Comme Trump et les républicains prévoient l’expansion des exigences de travail pour les programmes sociaux, les démocrates au Congrès ont offert une réponse tiède. Comme prévu, les sénateurs Bernie Sanders du Vermont et Elizabeth Warren du Massachusetts ont présenté une loi qu’ils savent ne pas pouvoir faire adopter, mais qui leur permet de se faire les champions des « enfants les plus vulnérables » du pays. Leur Projet de loi « SNAP pour enfants » augmenterait l’aide alimentaire pour les enfants d’âge scolaire de la maigre somme de 42 dollars par mois.

Ces manœuvres ne peuvent dissimuler la responsabilité conjointe des deux partis contrôlés par les entreprises pour la catastrophe qui frappe la classe ouvrière.

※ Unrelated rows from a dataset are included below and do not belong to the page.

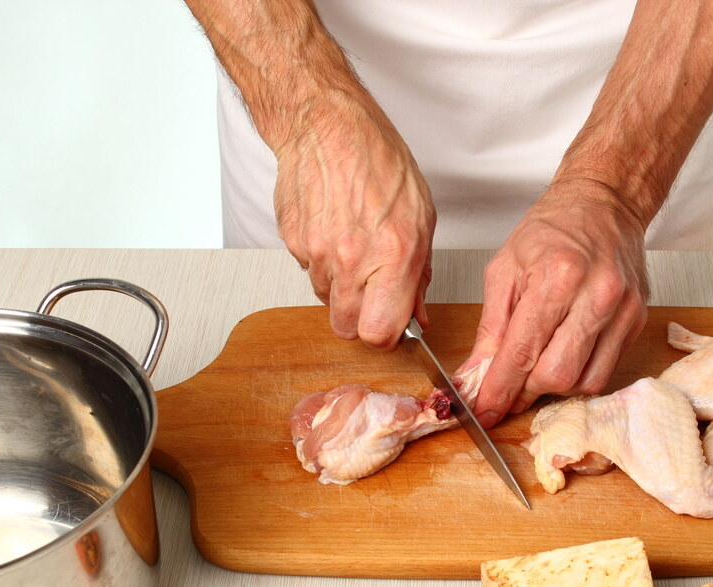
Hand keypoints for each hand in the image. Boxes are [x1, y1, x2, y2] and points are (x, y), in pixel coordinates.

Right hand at [273, 92, 435, 349]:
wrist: (327, 126)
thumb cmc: (377, 160)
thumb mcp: (420, 217)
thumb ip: (418, 273)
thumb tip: (417, 311)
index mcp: (392, 255)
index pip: (379, 333)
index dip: (385, 334)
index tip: (391, 322)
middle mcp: (351, 259)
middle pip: (347, 328)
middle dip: (360, 317)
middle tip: (371, 292)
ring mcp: (317, 253)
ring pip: (327, 300)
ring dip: (341, 287)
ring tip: (353, 247)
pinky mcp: (292, 243)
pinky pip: (309, 271)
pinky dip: (322, 261)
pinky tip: (334, 231)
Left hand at [467, 179, 649, 426]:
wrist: (603, 204)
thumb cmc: (553, 229)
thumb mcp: (505, 269)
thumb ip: (491, 328)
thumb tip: (476, 375)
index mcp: (557, 276)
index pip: (522, 351)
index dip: (500, 390)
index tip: (484, 411)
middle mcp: (596, 295)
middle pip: (557, 375)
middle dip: (526, 391)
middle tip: (509, 387)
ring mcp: (622, 310)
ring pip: (585, 382)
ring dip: (554, 386)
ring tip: (537, 366)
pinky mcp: (637, 321)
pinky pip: (605, 371)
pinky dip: (579, 375)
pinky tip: (563, 356)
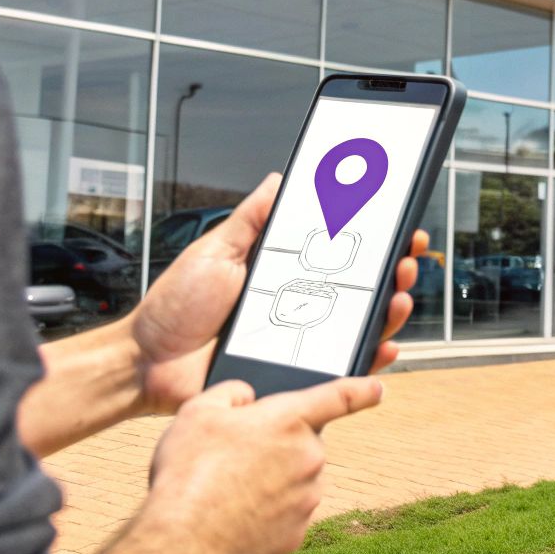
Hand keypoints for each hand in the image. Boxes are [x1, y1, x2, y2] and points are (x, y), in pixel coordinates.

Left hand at [130, 173, 424, 415]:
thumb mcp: (215, 250)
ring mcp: (301, 342)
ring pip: (361, 328)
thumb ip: (252, 218)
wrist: (147, 363)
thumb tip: (282, 178)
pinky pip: (342, 369)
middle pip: (362, 290)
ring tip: (398, 296)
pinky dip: (368, 358)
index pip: (341, 254)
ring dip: (390, 311)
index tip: (400, 224)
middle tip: (407, 258)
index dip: (375, 242)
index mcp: (283, 274)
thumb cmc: (175, 309)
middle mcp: (300, 307)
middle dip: (395, 272)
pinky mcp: (295, 375)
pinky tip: (382, 345)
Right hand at [143, 377, 382, 553]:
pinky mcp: (297, 533)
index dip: (362, 389)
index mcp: (289, 420)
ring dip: (270, 480)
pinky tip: (234, 515)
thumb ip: (230, 393)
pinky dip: (266, 512)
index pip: (339, 396)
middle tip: (234, 458)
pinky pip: (286, 513)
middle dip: (275, 445)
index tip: (377, 388)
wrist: (185, 543)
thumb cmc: (188, 472)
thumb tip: (246, 398)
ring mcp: (308, 498)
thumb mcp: (197, 412)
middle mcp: (310, 457)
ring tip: (227, 489)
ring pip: (294, 479)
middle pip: (301, 443)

C’est le président démocrate Bill Clinton qui a modelé sa destruction de L’« État providence » en 1996, avec l’Aide temporaire aux familles nécessiteuses (TANF), sur l’exemple du gouverneur Tommy Thompson du Wisconsin (1987-2001), qui a limité la période de temps pendant laquelle les pauvres pourraient recevoir une aide en espèces. La « réforme » de l’« État providence » de Clinton a produit les résultats escomptés, réduisant le nombre de familles assistées sociales de 12,4 millions en 1996 à 4,6 millions en 2012.

Alors que le président Trump a promu la loi de réductions d’impôts pour les riches et la loi de travail de 2017 en tant qu’encouragement à l’embauche, deux tiers des répondants au sondage par l’Association nationale d’économie d’entreprise ont affirmé que les réductions d’impôts n’ont pas changé leurs plans d’embauche et d’investissement.

Plutôt, Paul Ryan, le Président sortant de la Chambre des représentants du Wisconsin s’est emparé des effets de la loi, qui devrait augmenter la dette nationale de 1500 milliards de dollars en 10 ans afin de réclamer une « réforme des habilitations » sous la forme de coupes plus sombres dans les droits de Medicaid et des timbres alimentaires, mais dans le but ultime de faire des coupes dans Medicare, le programme d’assurance-maladie pour les personnes âgées, et dans le programme des retraites de la sécurité sociale.